Differentiating with respect to input: tensor does not require grad and does not have a grad_fn, yet requires_grad is set to True

geodavic · March 24, 2021, 1:47pm

I want to differentiate the output of a model with respect to its input. Here is the code (self is a class similar to nn.Module, x is the input, which is a batch of images)

lsm = torch.nn.LogSoftmax(dim=1)
x.requires_grad = True
self.eval()

logits = self.evaluate(x)
out_lsm = lsm(logits)

aux_sum = torch.sum(torch.max(out_lsm, axis=1)[0])
aux_sum.backward()

I want to find the gradient of aux_sum with respect to x , but for some reason aux_sum has no gradient function and I get the error element 0 of tensors does not require grad and does not have a grad_fn

As a sanity check, I can do the same process but with a simpler “model”:

x = torch.Tensor([0, 1, 2])
x.requires_grad = True

out_lsm = x ** 2

aux_sum = out_lsm.sum()
aux_sum.backward()
print(x.grad)
>>> tensor([0., 2., 4.])

with no issues.
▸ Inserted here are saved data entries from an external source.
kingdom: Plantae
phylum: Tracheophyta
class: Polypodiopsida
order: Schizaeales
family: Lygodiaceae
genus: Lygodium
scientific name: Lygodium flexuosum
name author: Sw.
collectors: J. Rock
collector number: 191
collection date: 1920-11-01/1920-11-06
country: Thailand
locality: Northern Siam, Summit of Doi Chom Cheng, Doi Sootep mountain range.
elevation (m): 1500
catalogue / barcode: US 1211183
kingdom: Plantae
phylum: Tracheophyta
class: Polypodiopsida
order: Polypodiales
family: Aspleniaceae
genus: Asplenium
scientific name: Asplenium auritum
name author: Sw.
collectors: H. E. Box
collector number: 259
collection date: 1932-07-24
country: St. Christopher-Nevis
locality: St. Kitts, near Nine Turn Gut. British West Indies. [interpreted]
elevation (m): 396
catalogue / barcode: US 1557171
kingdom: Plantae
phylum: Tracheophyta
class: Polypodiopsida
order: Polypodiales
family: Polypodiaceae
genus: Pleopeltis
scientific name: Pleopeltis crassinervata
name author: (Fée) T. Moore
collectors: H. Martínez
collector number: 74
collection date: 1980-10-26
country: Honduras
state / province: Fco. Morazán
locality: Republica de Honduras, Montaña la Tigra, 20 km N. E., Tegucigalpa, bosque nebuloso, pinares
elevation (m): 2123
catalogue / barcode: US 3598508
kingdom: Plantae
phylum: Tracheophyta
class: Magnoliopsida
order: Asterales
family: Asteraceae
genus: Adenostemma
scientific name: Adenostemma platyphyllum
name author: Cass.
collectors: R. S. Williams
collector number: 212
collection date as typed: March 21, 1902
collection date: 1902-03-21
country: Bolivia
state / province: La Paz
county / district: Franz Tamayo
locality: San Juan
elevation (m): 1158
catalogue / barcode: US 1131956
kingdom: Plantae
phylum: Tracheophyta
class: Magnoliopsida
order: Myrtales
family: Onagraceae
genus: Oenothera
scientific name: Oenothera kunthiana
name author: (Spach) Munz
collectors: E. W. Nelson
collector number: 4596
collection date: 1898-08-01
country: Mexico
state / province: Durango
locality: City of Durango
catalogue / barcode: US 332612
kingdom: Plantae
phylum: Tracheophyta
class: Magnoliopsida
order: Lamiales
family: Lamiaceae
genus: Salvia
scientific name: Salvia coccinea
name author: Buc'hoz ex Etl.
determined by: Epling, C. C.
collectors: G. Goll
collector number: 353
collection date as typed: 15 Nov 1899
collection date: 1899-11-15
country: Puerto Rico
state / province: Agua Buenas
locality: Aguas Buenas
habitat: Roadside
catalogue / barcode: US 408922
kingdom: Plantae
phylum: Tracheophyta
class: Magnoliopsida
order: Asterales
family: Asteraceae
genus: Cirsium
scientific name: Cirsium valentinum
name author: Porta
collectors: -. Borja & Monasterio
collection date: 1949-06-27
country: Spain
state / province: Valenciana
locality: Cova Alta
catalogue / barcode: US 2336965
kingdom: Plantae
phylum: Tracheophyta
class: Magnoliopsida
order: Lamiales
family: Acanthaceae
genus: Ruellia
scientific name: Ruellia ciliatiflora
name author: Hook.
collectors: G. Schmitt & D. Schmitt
Does anyone know what is causing the gradient issue in the first case, and why it’s not the same as the simplified second case? Thank you!

suraj.pt · March 24, 2021, 2:43pm

Check if out_lsm.requires_grad == True. If not, maybe there is some operation in self.evaluate that is non differentiable that is causing requires_grad to be False

You can refer to this FAQ to know more about None gradients Why are my tensor's gradients unexpectedly None or not None?

geodavic · March 24, 2021, 3:23pm

Thank you. The issue was actually a torch.no_grad hiding in self.evaluate that I didn’t account for.